Speaking of water, our little water project is nicely on-track. The well was tested and deemed to be officially over 1000 gallons per minute which is triple the flow of our first well! This is more than we could have hoped for and has thrown a “positive” monkey wrench into our plans. We are finalizing some necessary adjustments to pump capacities, pipe sizing and some other boring stuff to accommodate the extra flow. These little adjustments are adding a little time, but we are still set to have this project mostly complete by this fall. By the end of July, we should have our permits in place and begin work on our new range house. Electrical work and plumbing should happen shortly after. When we get things moving, be sure to check my blog for pictures and updates as we proceed.
Finally, by popular demand, a few reminders about the things you can do as a member to help keep the course in shape during the heat of summer.

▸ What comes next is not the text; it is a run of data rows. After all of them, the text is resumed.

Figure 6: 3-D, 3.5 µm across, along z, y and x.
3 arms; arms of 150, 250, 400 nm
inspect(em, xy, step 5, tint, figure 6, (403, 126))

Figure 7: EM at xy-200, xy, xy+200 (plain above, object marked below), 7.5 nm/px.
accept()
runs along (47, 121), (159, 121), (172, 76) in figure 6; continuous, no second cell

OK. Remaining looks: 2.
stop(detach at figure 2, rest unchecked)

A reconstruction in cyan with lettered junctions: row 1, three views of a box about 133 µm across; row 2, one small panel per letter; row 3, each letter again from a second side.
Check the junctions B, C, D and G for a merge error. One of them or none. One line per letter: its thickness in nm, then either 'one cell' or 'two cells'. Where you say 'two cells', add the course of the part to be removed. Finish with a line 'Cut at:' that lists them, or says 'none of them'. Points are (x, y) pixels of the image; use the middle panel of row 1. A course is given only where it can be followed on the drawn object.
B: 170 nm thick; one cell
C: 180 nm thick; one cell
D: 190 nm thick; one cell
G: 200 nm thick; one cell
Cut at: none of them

1. Cart Traffic – As the summer play increases, regular cart traffic creates a great deal of wear and tear especially around greens and tees. In the heat of summer, grass doesn’t grow or recover nearly as quick as in the spring. Make an effort to spread your traffic out and avoid driving where the turf is obviously discolored, weak, or dry. Also, keep you carts as far away from greens and tees as possible (at least 30’) while using the available cart paths. During wet periods, extra attention to roped-off areas and course signage will also help minimize damage.
2. Fix ball marks and replace your divots…properly! – Whenever possible, replace your divots and give them a firm stomping to achieve the best soil contact. Don’t forget to try to replace on the par-3 tees. If (and only if) the divot is shattered and unusable, fill the hole with sand and seed if available and smooth with your foot or club. With around 26,000 rounds of golf played here every year - assuming a generous average score of 85 (subtracting 35 putts/chips and 20 non-divot shots/drivers) that’s still almost 800,000 divots that could be taken on the golf course during the course of the season. With a little help from our members and guests, we can help them heal as quickly as possible.
3. Range tee usage - Our range tee is incredibly undersized for our quantity of play. In order to keep the grass tee usable during the summer, make your divot pattern on the tee as concentrated and efficient as possible. Many of the professionals have started using a “straight line” method starting forward and taking the next divot directly behind the first. This leaves a nice straight “trench” of divots and uses the least amount of turf. If they run out of room, they start another trench adjacent to the first, leaving a little turf between. This is easy to fill and heals much more quickly than a large, random assortment of divots.
4. Bug Spray – Bug spray will discolor and damage turf. Please apply on the cart path only!
Keeping the golf course healthy and playable through July is one of the biggest challenges we face each season. With a little help from you all, we will be more successful.